Exact Models, Heuristics, and Supervised Learning Approaches for Vehicle Routing Problems

This dissertation presents contributions to the field of vehicle routing problems by utilizing exact methods, heuristic approaches, and the integration of machine learning with traditional algorithms. The research is organized into three main chapters, each dedicated to a specific routing problem and a unique methodology. The first chapter addresses the Pickup and Delivery Problem with Transshipments and Time Windows, a variant that permits product transfers between vehicles to enhance logistics flexibility and reduce costs.
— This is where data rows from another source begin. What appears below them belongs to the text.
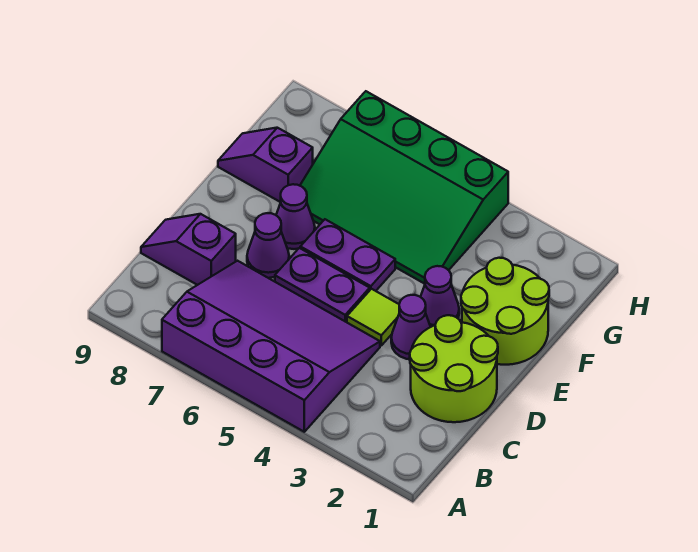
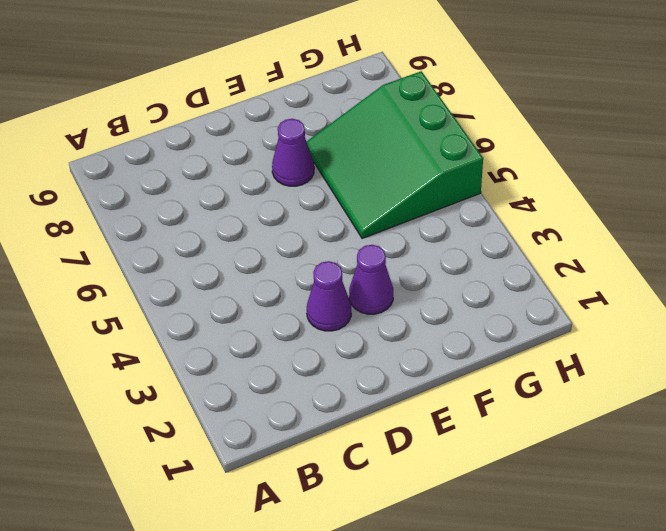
green slope F5:H7 level 1 top H -> green slope F4:H7 level 1 top H
none -> purple slope A4:C7 level 1 top A
none -> lime round brick C1:D2 level 1
none -> purple slope C8:C9 level 1 top 8

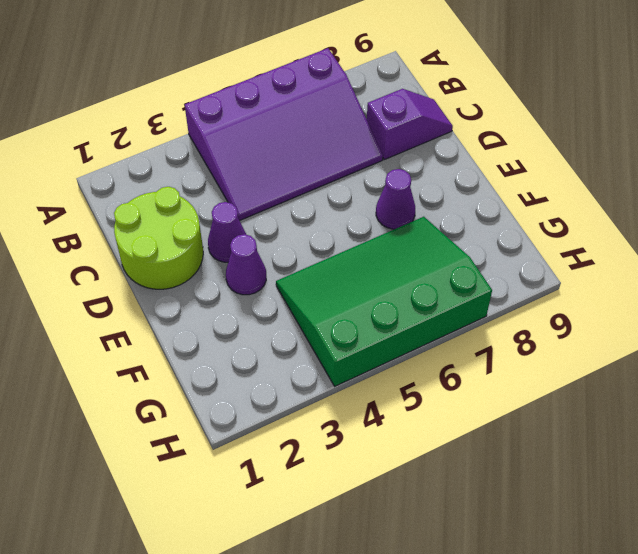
none -> lime tile D4 level 1
none -> purple plate D5:D6 level 1
none -> purple cone D7 level 1

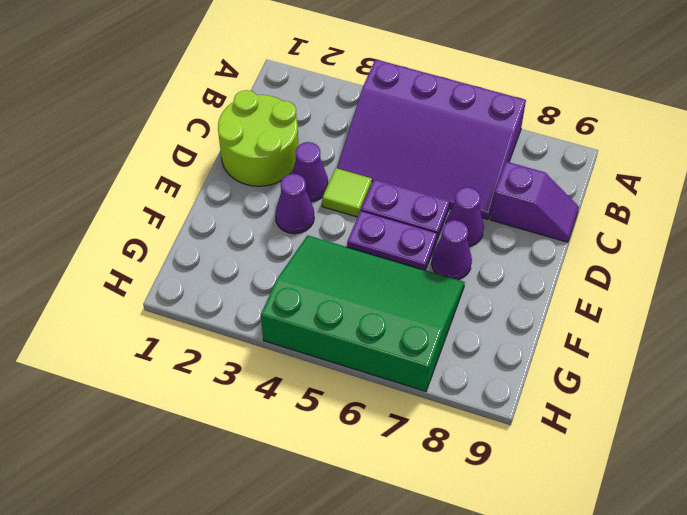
none -> lime round brick E1:F2 level 1
none -> purple slope F8:F9 level 1 top 8

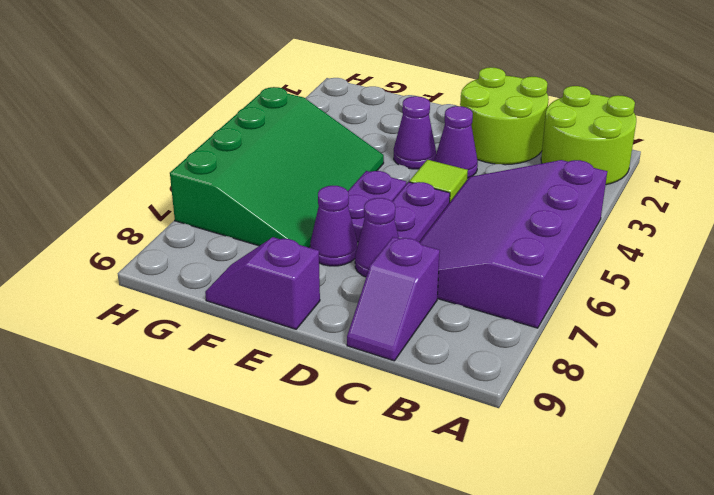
lime round brick A1:B2 level 1 -> lime round brick E1:F2 level 1
purple slope E9:F9 level 1 top E -> purple slope F8:F9 level 1 top 8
To solve this problem, we propose an efficient mixed-integer linear programming model that has been shown to outperform existing ones. The second chapter discusses a practical workforce scheduling problem, formulated as a specific type of vehicle routing problem. The objective here is to efficiently assign consultants to various clients and plan their trips. This computational challenge is addressed by using a two-stage approach: the first stage employs a mathematical model, while the second stage refines the solution with a heuristic algorithm. In the final chapter, we explore methods that integrate machine learning with traditional approaches to address the Traveling Salesman Problem, a foundational routing challenge. Our goal is to utilize supervised learning to predict information that boosts the efficiency of existing algorithms. Taken together, these three chapters offer a comprehensive overview of methodologies for addressing vehicle routing problems.